With TIKA-605, you can now use Tika to parse geospatial file formats! To figure out how, read on.
If you're lucky this will work:
$ brew install gdal --complete
Note if you encounter errors while upgrading to Mavericks here, the answer is to first:
$ brew rm $(join <(brew leaves) <(brew deps gdal --complete ))
Note the above instructions are definitely Mac centric. We recommend checking out GDAL's Website for specific instructions on installing GDAL on your operating system.

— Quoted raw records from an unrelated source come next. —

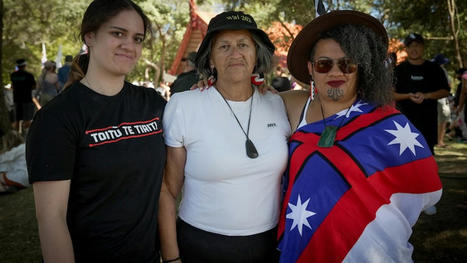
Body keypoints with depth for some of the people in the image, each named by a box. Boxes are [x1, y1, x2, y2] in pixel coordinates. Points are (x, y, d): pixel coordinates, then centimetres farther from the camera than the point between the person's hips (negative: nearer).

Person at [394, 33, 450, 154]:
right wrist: (408, 96, -17)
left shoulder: (434, 69, 8)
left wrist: (426, 95, -12)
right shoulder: (399, 69, 4)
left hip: (428, 118, 2)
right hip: (404, 118, -2)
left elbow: (445, 91, 5)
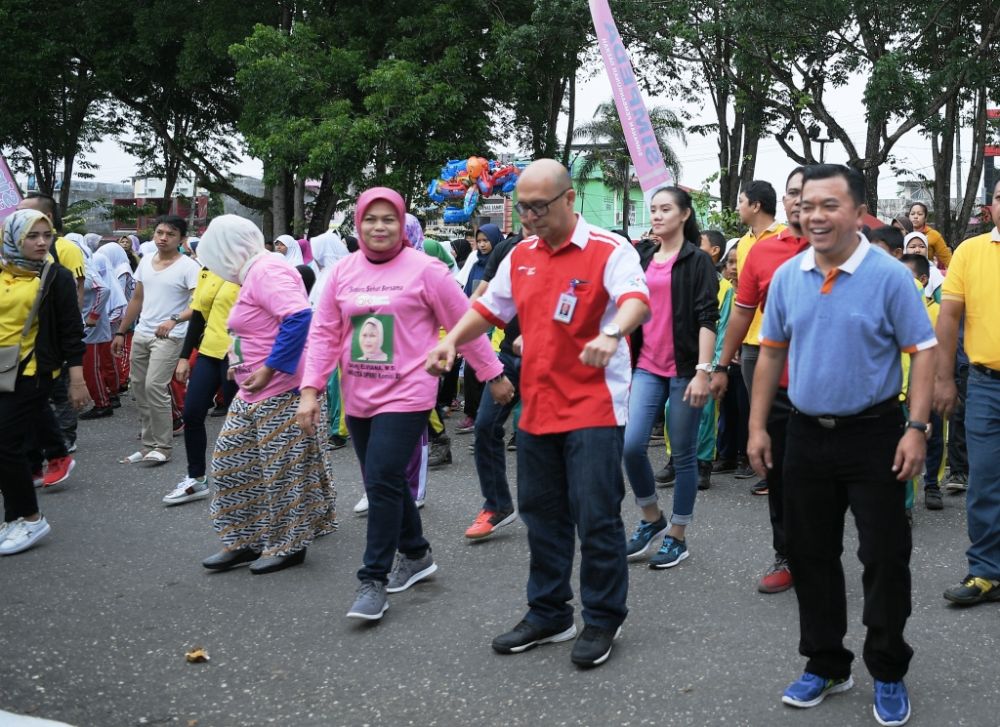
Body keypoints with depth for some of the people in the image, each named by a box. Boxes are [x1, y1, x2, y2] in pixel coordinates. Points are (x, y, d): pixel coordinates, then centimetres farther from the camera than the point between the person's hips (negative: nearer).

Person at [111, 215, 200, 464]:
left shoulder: (188, 267, -9)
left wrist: (174, 320, -31)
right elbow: (137, 299, 18)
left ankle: (163, 446, -3)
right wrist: (121, 332, 18)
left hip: (169, 337, -7)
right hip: (141, 334, 7)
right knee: (139, 387, 8)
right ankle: (149, 444, 19)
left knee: (154, 386, -15)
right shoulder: (146, 261, 11)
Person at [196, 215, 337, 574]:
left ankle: (289, 546, 13)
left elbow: (299, 316, -30)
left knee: (282, 470, 0)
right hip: (255, 393, 11)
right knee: (232, 463, 13)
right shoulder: (255, 272, 15)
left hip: (281, 391, -11)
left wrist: (270, 368, -27)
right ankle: (244, 541, 21)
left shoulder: (265, 271, -17)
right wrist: (243, 359, 12)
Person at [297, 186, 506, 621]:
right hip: (358, 399, 6)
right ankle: (416, 555, 35)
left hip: (405, 395, -6)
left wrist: (493, 375, 3)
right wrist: (310, 390, -2)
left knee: (383, 483, -11)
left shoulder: (424, 270, -8)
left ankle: (373, 581, -1)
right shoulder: (343, 272, 6)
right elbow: (324, 333, 6)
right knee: (384, 484, 15)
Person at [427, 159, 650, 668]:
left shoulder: (608, 250, -10)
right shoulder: (521, 256, 11)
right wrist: (452, 341, 3)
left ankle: (603, 620, 16)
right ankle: (548, 614, 29)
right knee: (541, 514, 15)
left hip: (593, 410, -7)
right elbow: (488, 307, 19)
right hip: (537, 409, 7)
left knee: (596, 517, -2)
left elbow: (636, 299, -27)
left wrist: (612, 333, -47)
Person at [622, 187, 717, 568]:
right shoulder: (642, 258, 12)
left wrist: (703, 372, -18)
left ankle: (677, 537, 16)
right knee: (631, 445, -8)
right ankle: (652, 518, 16)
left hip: (684, 370, -4)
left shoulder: (698, 260, -3)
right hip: (647, 368, 4)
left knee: (683, 455, 3)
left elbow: (707, 318, -10)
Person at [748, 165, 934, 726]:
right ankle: (826, 664, 27)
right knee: (811, 555, 11)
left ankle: (889, 673, 21)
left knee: (885, 557, 4)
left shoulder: (889, 275, -10)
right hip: (807, 434, 4)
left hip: (874, 433, -4)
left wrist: (917, 428, -17)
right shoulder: (787, 276, 2)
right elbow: (772, 351, 10)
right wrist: (758, 426, 7)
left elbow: (923, 351, -9)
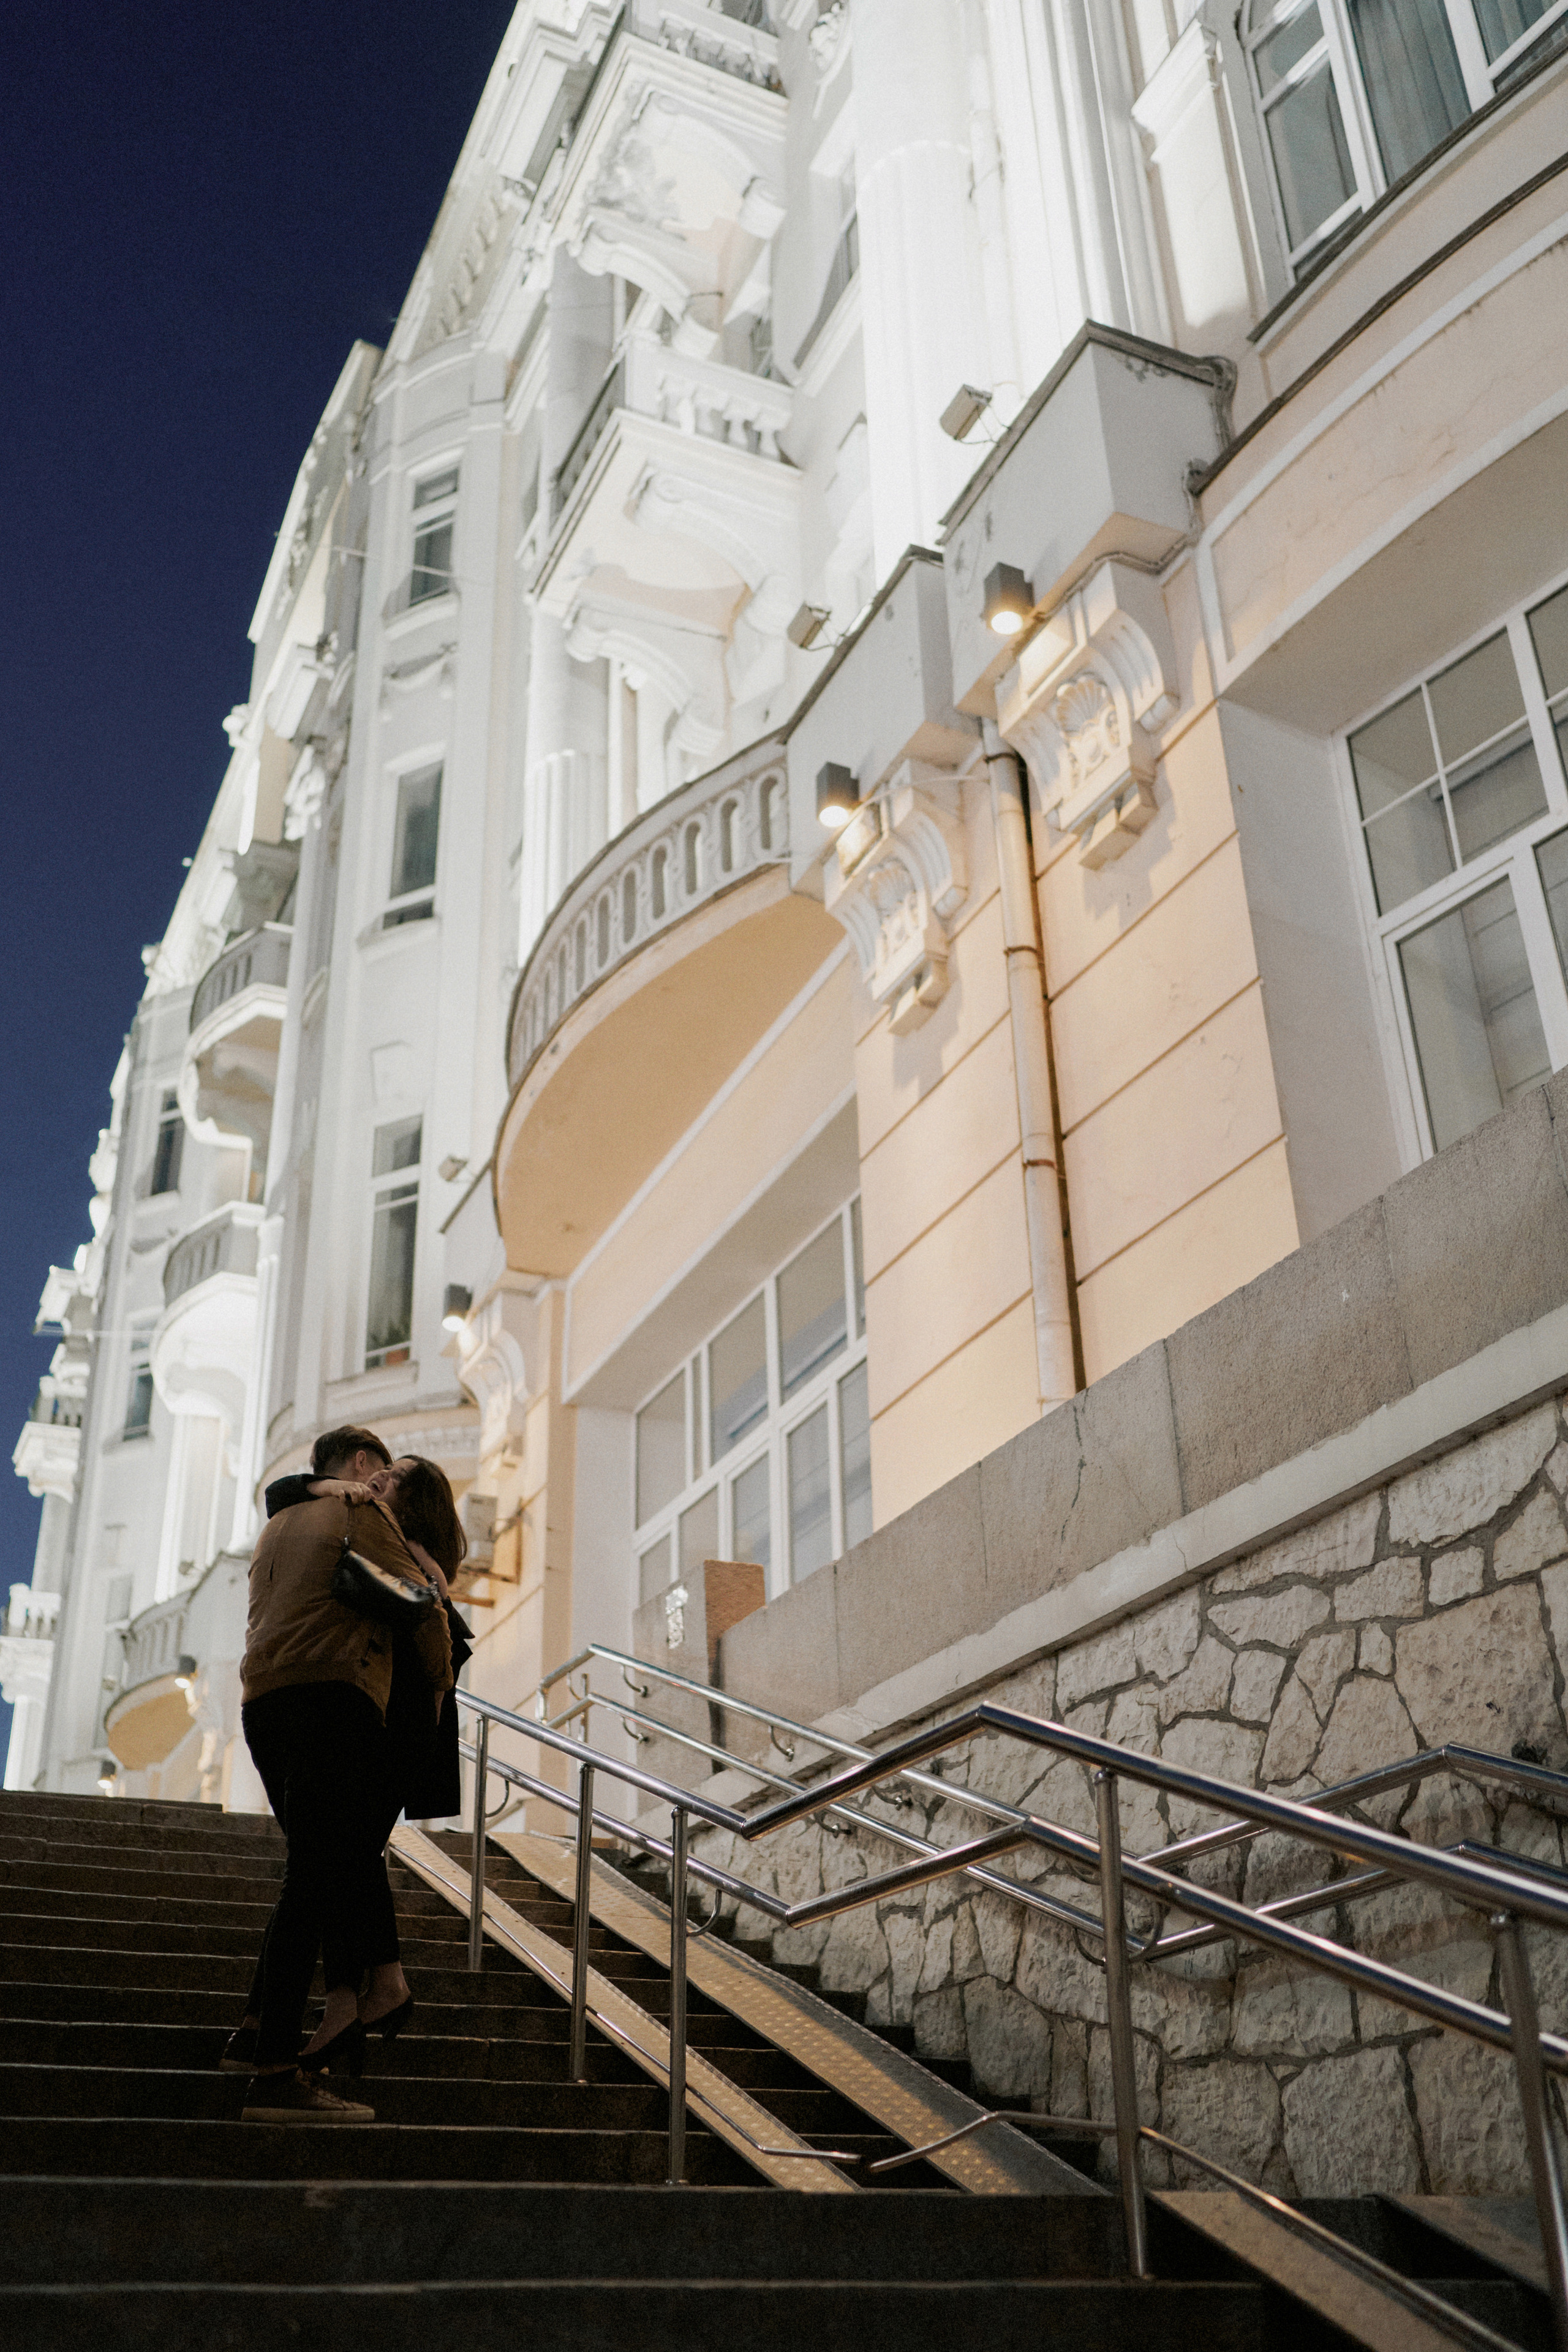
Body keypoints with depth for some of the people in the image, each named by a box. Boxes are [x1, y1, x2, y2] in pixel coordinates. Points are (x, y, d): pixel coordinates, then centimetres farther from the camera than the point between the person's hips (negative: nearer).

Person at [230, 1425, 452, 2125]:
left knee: (321, 1874, 17)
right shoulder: (360, 1511, 4)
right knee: (317, 1878, -12)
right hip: (330, 1699, -9)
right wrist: (439, 1682, 16)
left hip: (262, 1701, 9)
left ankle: (261, 2030, 16)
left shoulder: (278, 1524, 29)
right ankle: (276, 2075, -16)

Once GDAL is installed, the following command should be available on your path.
gdalinfo
Running gdalinfo
should produce something like:
Usage: gdalinfo [--help-general] [-mm] [-stats] [-hist] [-nogcp] [-nomd] [-norat] [-noct] [-nofl] [-checksum] [-proj4] [-listmdd] [-mdd domain|`all`]* [-sd subdataset] datasetname FAILURE: No datasource specified. |
If that works you are in business!
To use Tika and GDAL grab the 1.7-SNAPSHOT latest of Tika and then grab a geospatial file, e.g., this example will use a Flexible Image Transport System (FITS) file as an example. Then run:
java -jar tika-app-1.7-SNAPSHOT.jar -m WFPC2u5780205r_c0fx.fits
This should produce, e.g.,
ALLG-MAX: 3.777701E3 ALLG-MIN: -7.319537E1 ATODCORR: COMPLETE .. X-Parsed-By: org.apache.tika.parser.DefaultParser X-Parsed-By: org.apache.tika.parser.gdal.GDALParser |
If you see X-Parsed-By: ..GDALParser and a bunch of geospatial metadata, you are in business!
Once you have GDAL and a fresh build of Tika 1.7-SNAPSHOT (including Tika server), you can easily use Tika-Server with GDAL. For example, to post a FITS file to the server and get back its metadata, run the following commands:
java -jar /path/to/tika-server-1.7-SNAPSHOT.jar
curl -T /path/to/fits/image.fits http://localhost:9998/tika --header "Content-type: application/fits"
On TIKA-2684, Susan Borda, reports on some important steps to get a full FITS parse with GDAL. See Susan's comment, and her pointer to properly loading fitsio.